Network Requirements
| Resolution | Bitrate needed | Your LAN |
|---|---|---|
| 1080p 60fps | 20-30 Mbps | Gigabit (1000 Mbps) |
| 1440p 60fps | 40-60 Mbps | 1000 Mbps |
| 4K 60fps | 80-100 Mbps | 1000 Mbps |
All traffic stays on LAN — never touches your internet connection. The router's switch chip handles it in hardware.
Pitfalls
- No dummy plug = broken rendering: Without a display, NVIDIA GPUs run at minimum clocks and games may refuse to launch or render at single-digit FPS.
- Desktop environment needed: Xorg (Wayland works but has edge cases). Sunshine captures a display output. A minimal Xorg session on the dummy display is enough.
- Some anti-cheat games don't work on Linux: Valorant, Call of Duty, Fortnite — kernel-level anti-cheat has no Linux support. Check ProtonDB before buying.

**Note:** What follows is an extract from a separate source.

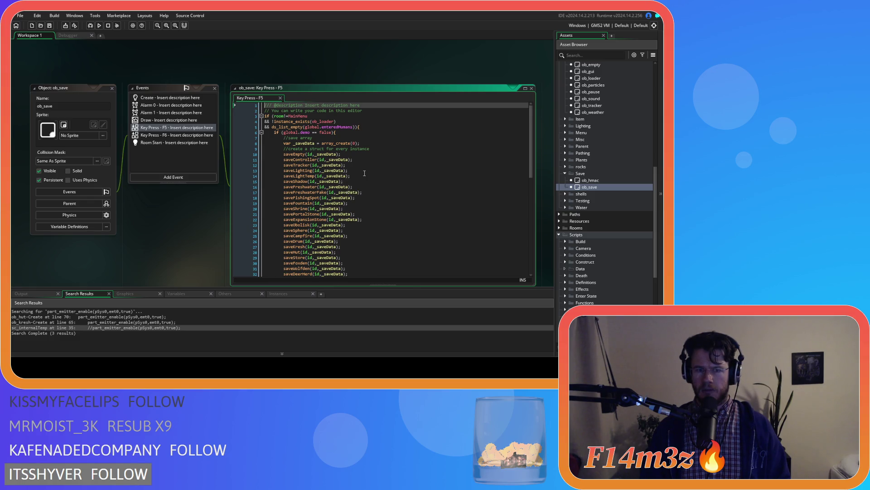
click(365, 171)
key(ctrl+f)
text(a)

- VRAM conflict with local LLM: If running llama-server simultaneously, the model and game compete for VRAM. Socket-activate the LLM or stop it while gaming.
Performance (NVIDIA Turing / 2080 Ti reference)
NVENC encoding uses dedicated silicon — negligible FPS impact (0-5% in most titles). Latency: 3-8ms on wired LAN, 5-15ms on WiFi 6.